• Although most veterans with PTSD have some college education, many have difficulty finding suitable employment and almost 40% are impoverished. Therefore, it is important that researchers investigate the impact of supported employment programs for veterans with PTSD.
• Veterans with PTSD who participated in the Individual Placement and Support (IPS) program were found to be 2.7 times more likely to gain competitive employment, worked 42% more weeks and made more in income than veterans who participated in a Veterans Administration VRP.
• The evidence-based IPS program resulted in better occupational outcomes for veterans with PTSD, suggesting that it would be highly beneficial to make the IPS program more widely available to all unemployed veterans with PTSD, perhaps as a preferred intervention.
“Objective: Post-traumatic stress disorder (PTSD) is a potentially disabling mental illness that can cause occupational dysfunction. Although vocational rehabilitation is often prescribed for patients with PTSD, standard vocational services are far from adequate in helping them obtain and maintain competitive employment. This study is the first to examine the outcome of evidence-based supported employment for veterans with PTSD.
Methods: Unemployed veterans with PTSD were randomly assigned to either individual placement and support (IPS) supported employment (N=42) or a Veterans Health Administration Vocational Rehabilitation Program (VRP) treatment as usual (N=43). Employment rates and occupational outcomes were followed for 12 months.
Results: During the 12-month study, 76% of the IPS participants gained competitive employment, compared with 28% of the VRP participants (number needed to treat=2.07; X2=19.84, df=1, p<.001). Veterans assigned to IPS also worked substantially more weeks than those assigned to VRP (42% versus 16% of the eligible weeks, respectively; Mann-Whitney z test p<.001) and earned higher 12-month income (mean±SD income of $9,264±$13,294 for IPS versus $2,601± $6,009 for VRP; Mann-Whitney z test p<.001) during the 12-month period.
Conclusions: Veterans with PTSD who received IPS were 2.7 times more likely to gain competitive employment than those who received VRP. Because work is central to recovery, these results should assist stakeholders in planning improved services for veterans with PTSD.”
Consistent with prior research showing that IPS employment programs are beneficial to other samples of veterans, the results of this study showed IPS programs to be almost three times more effective than the traditional VRP. These results may be due to the individualized nature of IPS programs, which involve the participant’s choice and interest in competitive work, the IPS specialist’s integration into clinical or PTSD treatment and the IPS specialist carrying out all phases of the vocational services. Veterans and their families should be well-educated on the successes and drawbacks of various employment programs, including improved employment rates, employment longevity and increases in income. Community advocates should discuss the importance of the involvement of vocational specialists with veterans pursuing employment. The availability and dissemination of this information throughout military communities is vitally important for veterans in order to choose the best program for their vocational needs. Community-based organizations and advocates for veterans and military families should also consider the benefits of more individualized employment programs, perhaps adopting these characteristics for their own employment assistance programs.

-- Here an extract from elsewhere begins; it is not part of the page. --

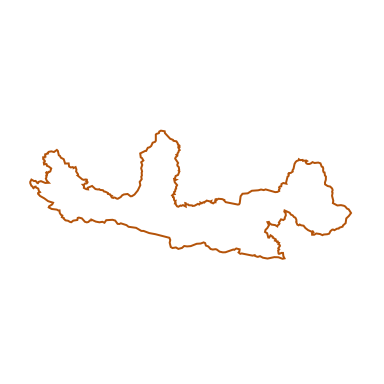 the district of Pyinoolwin, Mandalay, Myanmar, rotated 284°
{"feature_id": "60261553B76986100212845", "entity_name": "Pyinoolwin", "entity_type": "district", "adm_level": 2, "iso_a3": "MMR", "parent_name": "Myanmar", "parent_adm1": "Mandalay", "projection": "robinson", "projection_center": [96.329, 22.676], "detail": "fine", "context": "isolated", "style": "outline", "palette": "amber", "viewbox_px": 384, "rotation_deg": 284, "n_neighbors": 0, "source": "geoboundaries", "source_scale": "gbopen_adm2", "svg_char_len": 6043}
<svg xmlns="http://www.w3.org/2000/svg" viewBox="0 0 384 384"><g transform="rotate(284 192 192)"><path d="M249.9,296.1L250.2,295.3L249.1,292.1L249.9,291.6L249.1,289.3L249.6,287.8L248.6,287.8L247.4,286.1L246.4,285.4L244.1,284.7L239.1,284.9L237.4,284.3L236.2,284.8L234.4,283.2L233.8,281.4L232.8,281.1L232.2,281.8L230.6,281.7L230.0,281.0L223.7,281.0L222.9,281.5L222.8,278.4L221.4,276.9L219.1,277.2L218.4,275.7L217.5,275.4L216.5,276.3L215.4,275.8L214.1,276.4L212.7,274.8L212.0,272.8L212.3,262.8L211.2,261.2L211.1,258.4L209.7,255.9L207.7,249.8L204.2,246.4L202.5,241.4L199.6,240.2L192.7,241.0L191.5,240.7L190.9,239.6L190.3,227.2L191.7,225.0L192.1,225.1L192.4,223.0L191.8,219.2L190.1,217.7L190.9,217.1L190.6,216.6L189.6,216.6L189.5,217.5L188.4,216.9L187.7,217.2L187.5,216.4L186.1,215.3L186.5,212.9L187.9,212.9L187.2,212.0L187.2,208.3L185.8,207.3L185.4,206.4L184.7,206.4L184.5,205.2L183.5,204.3L183.7,203.1L183.1,203.5L182.5,202.4L181.6,202.0L181.9,200.6L179.3,197.8L178.6,195.9L179.0,195.3L178.4,192.1L179.0,191.1L178.6,189.3L179.6,188.7L179.6,188.2L176.4,189.4L177.1,186.4L176.0,185.0L176.1,184.1L174.4,182.3L174.5,181.0L176.1,179.2L177.1,178.9L176.9,178.2L179.4,178.2L179.1,177.6L179.9,176.6L182.4,175.6L182.4,174.8L183.2,174.6L183.8,173.5L185.2,174.3L185.7,175.6L186.5,174.8L187.8,174.7L188.4,175.5L190.6,175.2L191.4,175.8L193.0,175.3L195.1,175.9L197.2,173.0L198.7,172.2L200.1,173.7L200.1,171.6L200.5,171.4L201.0,172.1L203.6,172.3L205.2,174.3L209.0,174.8L209.5,173.9L210.4,174.2L212.9,173.2L214.0,171.5L215.2,171.1L216.8,171.5L220.3,167.6L221.6,167.7L223.3,168.8L224.1,168.1L224.3,168.9L226.0,168.6L227.2,169.2L228.9,169.2L229.7,169.9L231.9,167.9L233.0,167.8L232.9,168.9L234.0,168.6L234.7,166.8L235.6,166.5L237.4,164.6L237.2,161.6L238.0,160.9L238.4,157.9L242.6,151.5L244.3,150.8L244.0,147.0L242.7,145.6L241.1,145.6L239.8,143.5L239.0,143.0L233.0,144.5L231.7,144.0L230.3,141.9L226.8,141.3L225.2,140.1L224.2,138.4L220.8,137.6L220.5,136.6L216.9,132.4L213.2,133.9L212.8,135.3L210.8,137.2L208.6,135.5L206.2,137.2L202.8,136.9L199.9,138.6L198.5,138.5L195.9,139.4L194.5,139.1L192.3,140.1L189.1,138.8L186.1,140.2L180.3,139.0L175.6,136.8L173.4,134.7L173.0,133.4L174.5,130.0L173.1,126.4L171.8,125.0L169.9,124.1L167.5,121.6L167.4,120.6L167.9,118.5L167.7,117.2L167.2,117.0L167.3,115.5L168.3,114.6L168.9,115.0L169.2,113.5L169.9,113.0L169.8,110.9L170.7,110.7L171.3,108.0L171.2,106.5L172.2,105.1L171.8,102.4L172.3,101.3L171.7,100.3L171.5,97.6L173.7,93.6L170.9,89.8L169.4,90.5L169.2,88.7L169.8,86.1L171.6,85.8L172.6,84.4L172.9,85.4L174.5,86.3L174.8,87.7L175.9,88.3L176.3,88.3L176.8,87.0L177.2,87.4L178.5,87.0L178.5,86.0L177.6,83.9L177.7,82.5L180.3,77.1L180.6,77.5L181.6,77.1L183.9,74.6L185.9,74.4L188.0,73.0L186.7,71.4L187.1,71.3L187.3,70.2L186.5,68.4L187.0,66.6L189.9,65.4L188.9,62.0L192.8,59.6L193.6,56.4L195.1,55.1L195.4,53.9L199.4,51.9L200.1,50.7L197.4,48.4L197.4,45.6L196.3,43.3L195.1,42.5L194.5,42.9L193.0,40.4L190.9,41.2L190.7,40.5L189.9,40.6L189.6,39.2L187.9,39.7L186.8,41.5L185.8,41.9L184.9,41.0L183.0,41.8L183.9,43.6L183.7,44.3L182.3,44.9L182.1,46.7L180.8,49.7L177.7,49.5L176.9,48.7L176.9,48.1L175.8,47.6L176.1,46.2L175.4,45.8L174.2,47.1L172.9,47.2L172.7,46.6L170.8,47.2L169.7,46.9L167.8,48.4L166.3,50.8L165.3,47.4L166.0,42.8L164.7,40.7L163.3,40.4L163.2,39.9L164.9,37.6L164.4,36.0L165.2,33.2L162.7,32.6L161.5,32.9L159.2,34.6L158.7,35.9L157.7,36.7L157.4,37.3L159.1,38.3L159.4,39.0L158.7,39.4L158.1,42.0L155.9,43.2L155.1,44.5L153.7,42.9L153.0,43.1L151.4,45.5L150.1,50.2L148.3,54.6L148.0,59.8L146.2,59.4L143.5,56.8L142.4,56.7L141.6,60.0L142.2,65.1L141.7,66.8L142.1,67.9L139.8,68.7L138.2,70.3L137.8,71.9L136.1,71.8L135.7,73.9L135.1,74.0L133.9,76.1L134.1,78.6L133.4,81.1L133.5,82.2L135.5,83.7L137.1,87.5L139.2,87.4L139.8,88.4L139.8,91.5L137.2,95.3L137.1,97.3L137.9,98.8L139.6,99.7L139.9,100.8L140.9,100.9L140.0,105.8L140.2,109.5L141.4,112.3L141.0,114.5L143.9,115.6L145.8,121.6L145.7,124.4L143.1,127.5L143.4,129.3L144.4,130.5L144.0,136.5L142.9,138.8L143.7,146.4L142.0,152.2L142.5,154.5L141.8,160.4L142.2,166.6L142.1,181.1L140.2,182.5L137.4,182.6L133.5,184.7L132.9,186.6L134.3,189.8L133.5,192.5L135.3,195.8L137.7,197.5L138.0,200.4L139.2,203.9L142.9,209.1L144.1,212.9L145.9,215.5L145.6,217.1L143.4,218.4L143.1,221.0L141.2,223.8L141.2,226.1L142.2,228.6L142.2,229.8L140.8,233.2L140.9,236.5L141.6,239.0L146.2,246.0L146.1,247.0L147.9,248.6L147.9,252.1L145.9,252.3L144.6,251.8L143.7,253.8L144.4,255.1L144.9,266.2L145.9,268.1L145.3,268.4L145.0,270.4L145.0,271.6L146.2,273.5L145.4,276.7L145.7,281.4L148.7,287.6L149.6,291.7L149.1,296.0L150.0,297.8L151.8,296.2L154.9,295.0L154.6,293.7L153.0,291.4L153.2,290.9L156.2,289.7L157.3,290.5L158.3,289.3L161.0,290.4L161.9,289.7L162.2,288.5L163.7,288.8L163.8,287.0L164.7,287.1L164.9,284.3L166.3,284.7L167.3,281.3L168.1,281.2L169.0,278.7L166.4,277.9L166.3,277.0L170.2,274.9L170.9,272.5L173.1,272.5L175.2,273.8L178.4,274.7L181.0,272.5L181.6,273.8L180.6,274.7L179.6,277.0L180.0,280.7L179.3,283.1L180.2,283.1L181.7,284.3L182.6,284.5L183.4,283.7L187.0,285.0L186.9,287.4L188.4,288.5L189.5,288.2L192.0,288.7L195.2,287.6L194.8,286.9L195.3,286.3L196.5,286.3L195.5,291.8L194.0,293.4L193.7,295.3L192.4,297.0L192.1,298.5L190.6,299.8L188.8,300.5L188.2,300.3L185.8,302.1L185.5,303.6L186.5,304.4L186.1,305.9L186.3,308.4L184.5,310.7L183.1,313.8L182.4,317.7L183.1,318.6L182.3,319.6L180.9,318.5L179.6,318.9L180.1,320.9L181.8,322.6L182.2,326.4L181.7,329.0L182.6,330.1L183.8,333.6L184.8,335.2L187.5,335.8L189.4,337.2L189.7,337.9L189.4,339.4L191.5,341.6L192.0,343.2L193.0,343.6L194.8,346.5L196.0,346.6L199.0,348.6L203.7,348.1L206.7,350.0L210.1,351.4L213.1,348.2L213.4,346.4L215.0,344.2L215.4,342.7L215.3,339.7L214.1,336.3L215.3,331.4L217.7,331.2L222.2,328.8L225.2,328.6L226.0,327.9L227.9,328.0L229.3,327.1L230.7,324.8L230.6,322.2L231.6,319.3L233.4,318.7L236.2,318.9L239.4,318.2L240.2,317.0L243.0,315.9L243.0,315.0L244.3,314.1L246.7,313.6L247.8,312.9L248.0,311.7L250.9,309.7L251.1,307.4L249.8,303.9L250.1,301.7L248.3,300.2L247.5,298.9L247.2,297.3L247.4,296.2L248.3,295.2L249.1,295.2L249.9,296.1Z" fill="none" stroke="#b45309" stroke-width="2"/></g></svg>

Policy makers may wish to revisit policies on vocational rehabilitation for veterans, opting to expand the availability of IPS programs to veterans with PTSD and perhaps even suggesting IPS as the preferred program rather than traditional VRP. The IPS program shows a significant impact on employment outcomes of veterans with PTSD, and would be greatly beneficial if made available to all veterans, especially those with a variety of mental health diagnoses upon their return from deployment. To ensure the best possible outcome for returning veterans, clinicians and VA administrators should work together to create policies that facilitate the provision of services tailored to individual veterans’ vocational goals and mental health needs.
For Future Research
As this study was limited to veterans who received services in the Tuscaloosa, Alabama, VA Medical Center and planned on remaining in that area for the next year, the results from this study are likely not generalizable to the national veteran population. Future research should use a diverse, national sample of veterans to examine whether the success of the VRP program varies depending on geographic area and availability of resources at the state and county level. The selection criteria in this study also excluded veterans with a variety of conditions, including severe traumatic brain injury (TBI), schizophrenia and bipolar disorder. Veterans living with these issues have specialized needs, and future research including these veterans can offer insight into potential policy and program solutions to meet these needs. In addition, future research can shed light on the effects of multiple diagnoses for veterans’ career trajectories. For example, PTSD is often co-morbid with a substance abuse disorder or with TBI; veterans with both PTSD and TBI may have very different outcomes in VRP and IPS programs. Future studies should focus on using larger sample sizes and multi-site trials as well, to provide further insight into the effectiveness of supported employment programs across the country.